Down the hills is the Manga Escarpment, which offers a rich, refreshing and breathtaking view. A steep, rocky, ragged five-kilometre cliff line rises above the escarpment to the hills, creating a spectacular view of nature.

Atop the hills is the Emanga Ridge. It covers about 100 acres and divides Kisii and Nyamira counties, marking their boundary, with Nyamira taking the top of the cliff and Kisii hosting the lower part. In the ridge is also a seemingly bottomless pit called Engoro ya Manga, which locals believed to have been connected to Lake Victoria. Residents fear the hole, which they believe “swallows” all living creatures. In between the hills lies a historic site, listed by the National Museums of Kenya as a national monument. It is of great significance for the Abagusii community as it provides a history of their way of life.

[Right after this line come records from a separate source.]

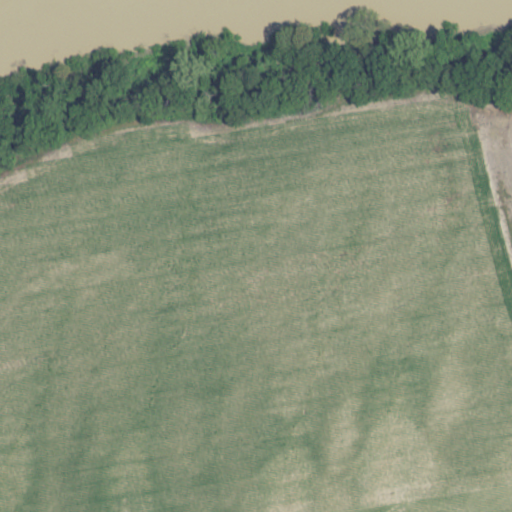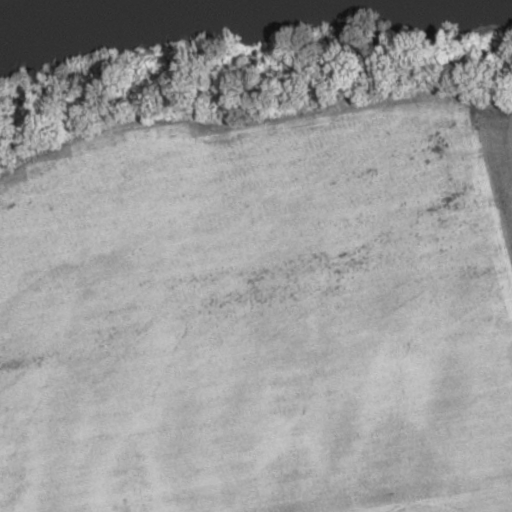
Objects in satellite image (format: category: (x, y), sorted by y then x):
river: (13, 8)
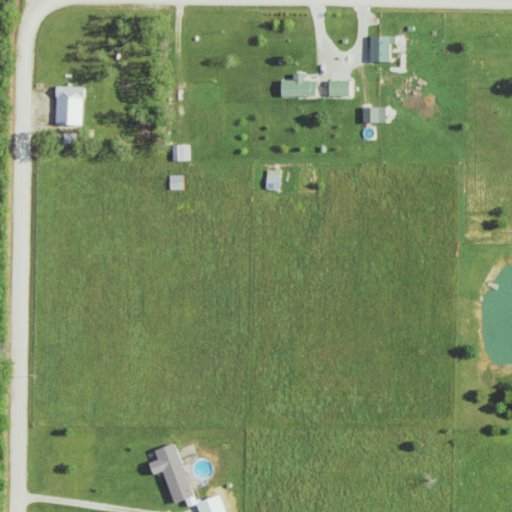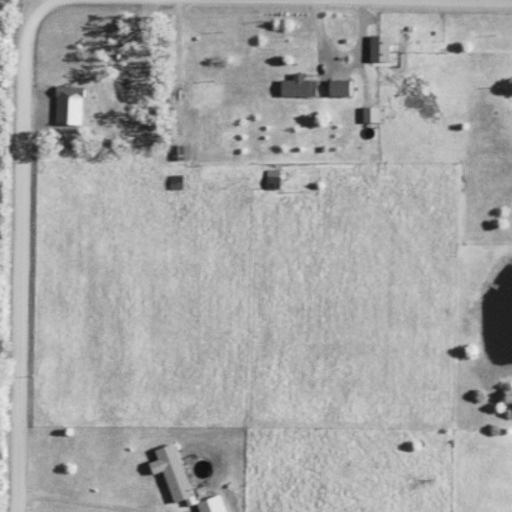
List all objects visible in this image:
road: (33, 4)
road: (323, 22)
building: (382, 48)
road: (180, 64)
building: (299, 87)
building: (340, 89)
building: (70, 107)
building: (375, 116)
building: (182, 154)
building: (274, 181)
building: (177, 183)
road: (21, 252)
building: (173, 473)
road: (73, 503)
building: (212, 505)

Kitutu Baraza Hall was built in 1957 by colonialists. The site’s curator, Hanigraph Otieno Oyugi, says the building was used by colonialists for meetings and would bring together members of the Abagusii community for monthly meetings.

“Members of the Gusii community from the Luo to Kipsigis border gathered in this hall each month for meetings with the colonial rulers. It was ideal because it was big enough to accommodate many representatives,” says Mr Otieno.

He says that, after the colonialists left, the hall was left in the hands of paramount chiefs, who would use it to hold barazas. The National Museums took over the hall in 2002 and plans are underway to preserve Abagusii artefacts in it, he says.

“It has since undergone renovations and in it lies a rich history of the Abagusii community,” says the curator, adding that the four grass-thatched mud huts beside it are a true manifestation of the way of life of the local community. The huts are a simple homestead of a Gusii man and depicts how he lived with his several wives and children.

Here, huts for the wives were clustered on one side while the man’s hut was situated in a strategic place in the homestead that would easily allow him to monitor his wives and children. On the spectacular cliff, Mr Otieno says, history has it that it emanated from a volcanic eruption, which buried many people.

“A number of people have lost their lives on this cliff. They simply roll down the cliff — I know of three cases, two involving police officers,” claims the curator.

But the beauty of this site is being eroded by a population explosion. Kisii and Nyamira have limited land and increasing numbers mean people are being squeezed into smaller and smaller plots due to land subdivisions. Ms Jeniffer Kemunto, a 74-year-old granny, says the Abagusii first settled on the Manga Hills before they spread to other parts of Gusii region. “Our ancestors first settled here purposely to hide under the huge rocks, and also because at the top of the ridge they were able to see the enemy before they attacked them,” she says.

The area is full of caves and massive rocks that provide perfect hiding places and vantage points to launch an attack. She recounts that members of the Abagusii would often visit the hill during moments of distress to pray to Engoro (God) for intervention.

“We used to visit the caves to pray for rain during long droughts in the area and God would answer our prayers,” she says. She adds: “Even today, people come here to offer sacrifices to appease the ancestors.”

Local musicians have sang songs in praise of the hills.